# Four Paws "Natures Reptile" Vita-Spray



## el_phantasmo (Jan 30, 2008)

Just taken on a mates Leo that she didn't have time for (And was in herited from a previous owner who didn't look after it properly) and she brought all the bits round for it - now, the mat, tank etc I'm fine with, but I got given a spray which is something I've not seen before.

Lime green plastic spray doobrie thing;

"Four Paws Natures Reptile Vita-Spray - Creat a natural environment with vitamin enriched spray. Provides natures vitamins. Contains electrolytes. Prevents drying of the skin. Keeps reptiles healthier for a longer life"

Anyone heard of this stuff?
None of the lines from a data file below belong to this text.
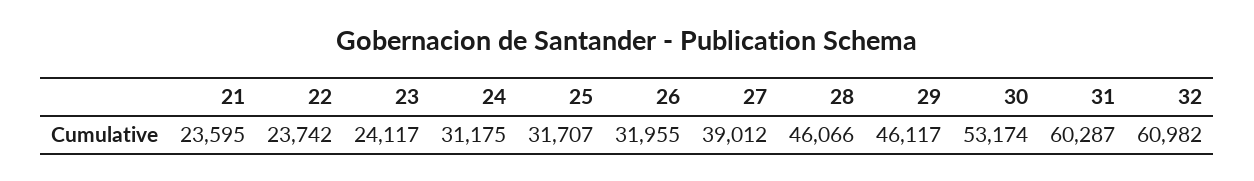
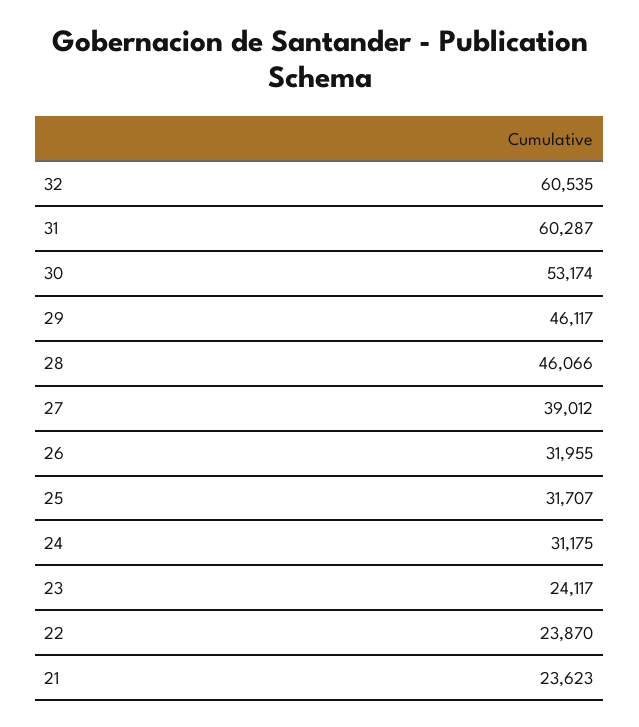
  {
-   "21": 23595,
+   "21": 23623,
-   "22": 23742,
+   "22": 23870,
    "23": 24117,
    "24": 31175,
    "25": 31707,
    "26": 31955,
    "27": 39012,
    "28": 46066,
    "29": 46117,
    "30": 53174,
    "31": 60287,
-   "32": 60982
+   "32": 60535
  }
In all the research I've done for my corn, royals, beardies and leos I've never heard anyone mention this stuff ....

Basically says it's a substitute for "natures vitamins" and gives them their D3. Directions are to spray from neck to tail once a day. 
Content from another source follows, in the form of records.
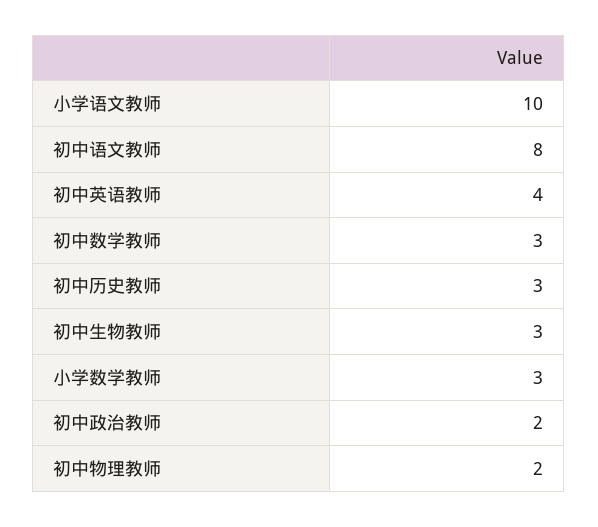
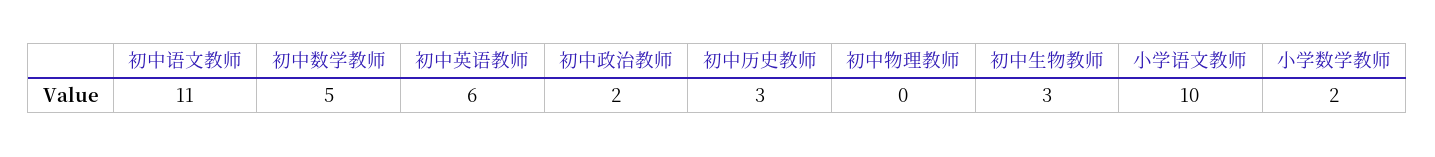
  {
    "小学语文教师": 10,
-   "初中语文教师": 8,
+   "初中语文教师": 11,
-   "初中英语教师": 4,
+   "初中英语教师": 6,
-   "初中数学教师": 3,
+   "初中数学教师": 5,
    "初中历史教师": 3,
    "初中生物教师": 3,
-   "小学数学教师": 3,
+   "小学数学教师": 2,
    "初中政治教师": 2,
-   "初中物理教师": 2
+   "初中物理教师": 0
  }

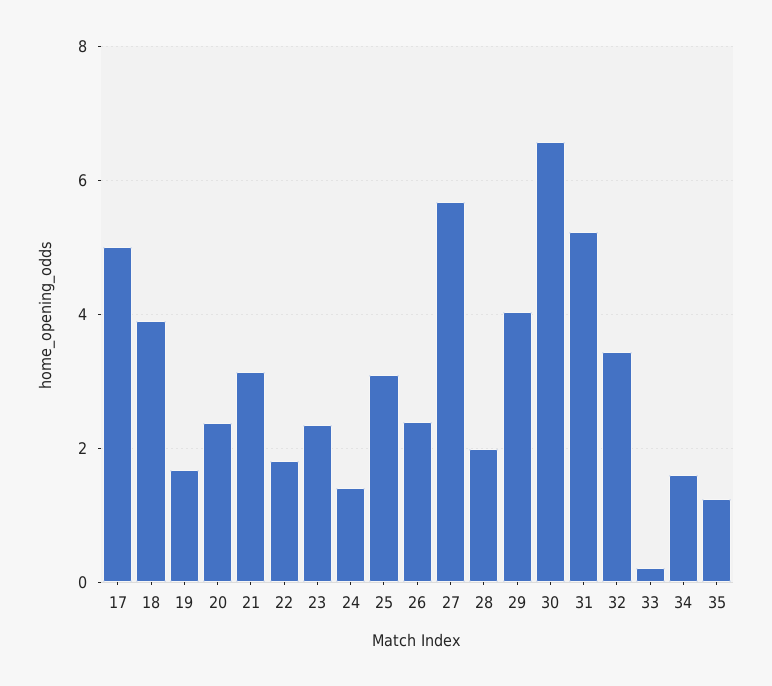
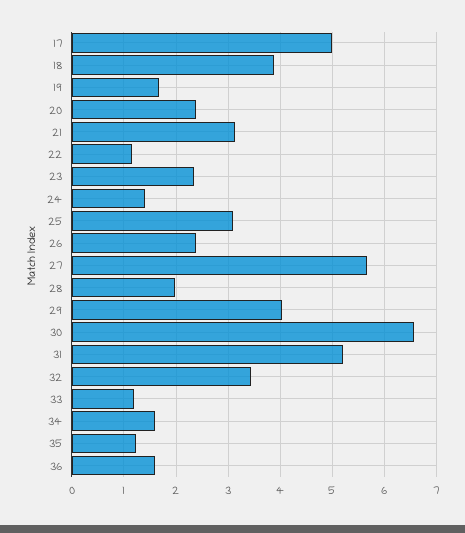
  {
    "17": 5,
    "18": 3.8,
    "19": 1.6,
    "20": 2.4,
    "21": 3.2,
-   "22": 1.8,
+   "22": 1.2,
    "23": 2.4,
    "24": 1.4,
    "25": 3,
    "26": 2.4,
    "27": 5.6,
    "28": 2,
    "29": 4,
    "30": 6.6,
    "31": 5.2,
    "32": 3.4,
-   "33": 0.2,
+   "33": 1.2,
    "34": 1.6,
-   "35": 1.2
+   "35": 1.2,
+   "36": 1.6
  }

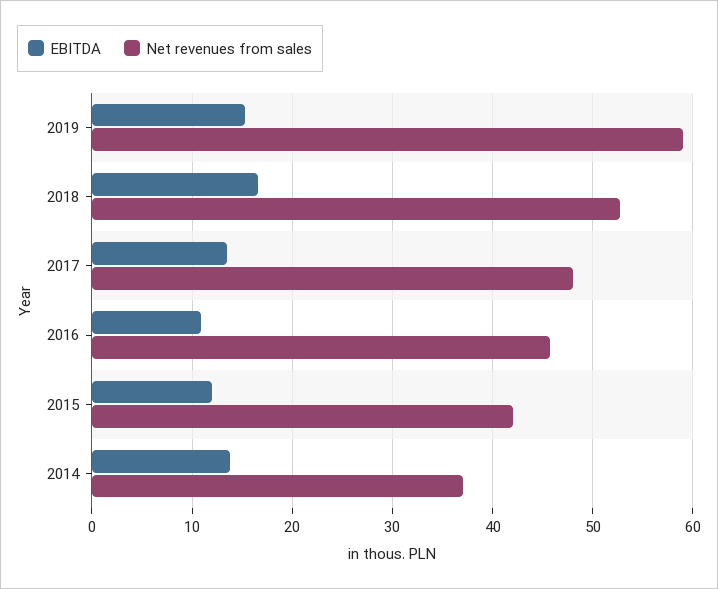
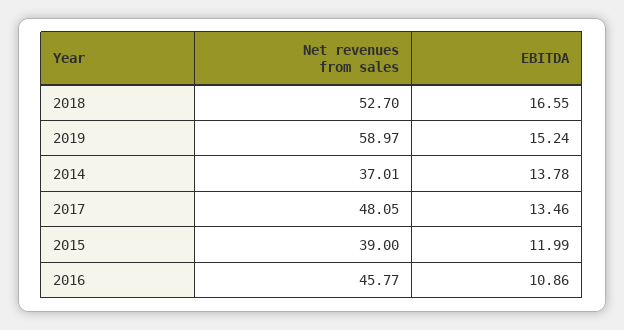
  {
    "EBITDA": {
      "2019": 15.24,
      "2018": 16.55,
      "2017": 13.46,
      "2016": 10.86,
      "2015": 11.99,
      "2014": 13.78
    },
    "Net revenues from sales": {
      "2019": 58.97,
      "2018": 52.7,
      "2017": 48.05,
      "2016": 45.77,
-     "2015": 42,
+     "2015": 39,
      "2014": 37.01
    }
  }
Sounds iffy to me. Don't like it. :whip:


----------



## LFBP-NEIL (Apr 23, 2005)

Its been around for years but has since been discontinued. Its basically a skin conditioner, It wont do any harm - but it wont do anything else either other than loosen dry skin.


----------



## el_phantasmo (Jan 30, 2008)

Might be of use then on his feet. 

Was hoping more people might have given a view! Was afraid it might be less than safe to use.

Cheers for replying!


----------